Eglise et cinéma 1895-1920 Premières tentatives de rapprochement
La période qui s’étend de la naissance du cinéma jusqu’à l’apparition des premières salles fixes, se résume globalement à une très grande méfiance de l’Eglise. Cette posture de défiance est liée au fait que, pour la religion catholique, le cinéma est un mal diffusant des œuvres païennes qui, dans le contexte de la loi 1905, risque d’accélérer la déchristianisation, sans compter qu’il pervertit la société. Si l’Eglise entend prohiber la pratique sociale d’aller en salle, elle ne peut empêcher une attirance mutuelle forte dès les origines. Elle ne peut pas non plus empêcher l’émergence, dès 1896, de la maison La Bonne Presse qui fonde son « service de projections lumineuses » et crée en 1903 une revue, Le Fascinateur. Dès les origines, il n’y a pas uniquement une méfiance de l’Eglise vis à vis du cinéma : la preuve en est, une partie du clergé, plutôt rural, utilise déjà la projection comme outil de catéchèse.
Durant la Grande Guerre, les cinémas réouvrent dès 1915 et ne désemplissent pas. La salle de cinéma est le lieu où l’on vient s’évader, se distraire et fuir la peur et les souffrances de la guerre. La fréquentation des salles atteint des sommets au point que les historiens parlent de cette période comme d’un âge d’or. Le déferlement des films américains attire la méfiance des municipalités et à nouveau celle de l’Eglise. La guerre va accélérer le développement du cinéma comme industrie et divertissement de masse.

----

Rédigez la suite du texte sur l'Église et le cinéma en partant de sa dernière phrase.

### Données brutes
----

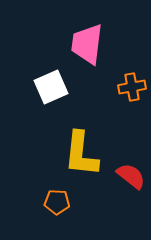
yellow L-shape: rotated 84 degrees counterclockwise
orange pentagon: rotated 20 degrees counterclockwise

----

### Réponse attendue
Des années 20 à la 2e guerre mondiale : le temps des patronages et du cinéma familial
On peut affirmer que l’Eglise opère à la fin des années 20 une révolution dans ses rapports au cinéma et plus généralement à la culture de son temps. Dans plusieurs régions, on assiste à un développement conséquent de patronages coordonnés par des curés passionnés de cinéma. Le cinéma paroissial s’impose comme la structure hégémonique de la salle catholique. Il faut un instant imaginer ces curés projectionnistes souvent hauts en couleur devenant de véritables exploitants. Sur un versant apostolique, des autorités ecclésiales se risquent pour la première fois à chaperonner la production cinématographique. Au vu de la multiplication des patronages locaux et de ces initiatives d’incursion dans le monde laïc, un cadrage national de l’action cinématographique catholique ne pouvait qu’émerger. En 1927, est créé le Comité Catholique du cinématographe, dont le but est de faire accepter le cinéma par les catholiques mais aussi de les éduquer à ce nouvel art. Nouvelle étape, un an plus tard, ce même CCC lance l’idée d’une action catholique internationale par le cinéma : l’Office catholique international du cinéma (OCIC) était né. En deux ans donc, l’Eglise fait évoluer les mentalités à pas de géant en créant deux organismes qui établissent clairement le rôle du cinéma dans l’action missionnaire de l’Eglise. Avec la guerre, tout l’élan d’ouverture entamé dans les années 20 connaît un coup d’arrêt. Le cinéma est désormais contrôlé par les autorités d’occupation qui interdisent les films projetés dans les cinémas paroissiaux.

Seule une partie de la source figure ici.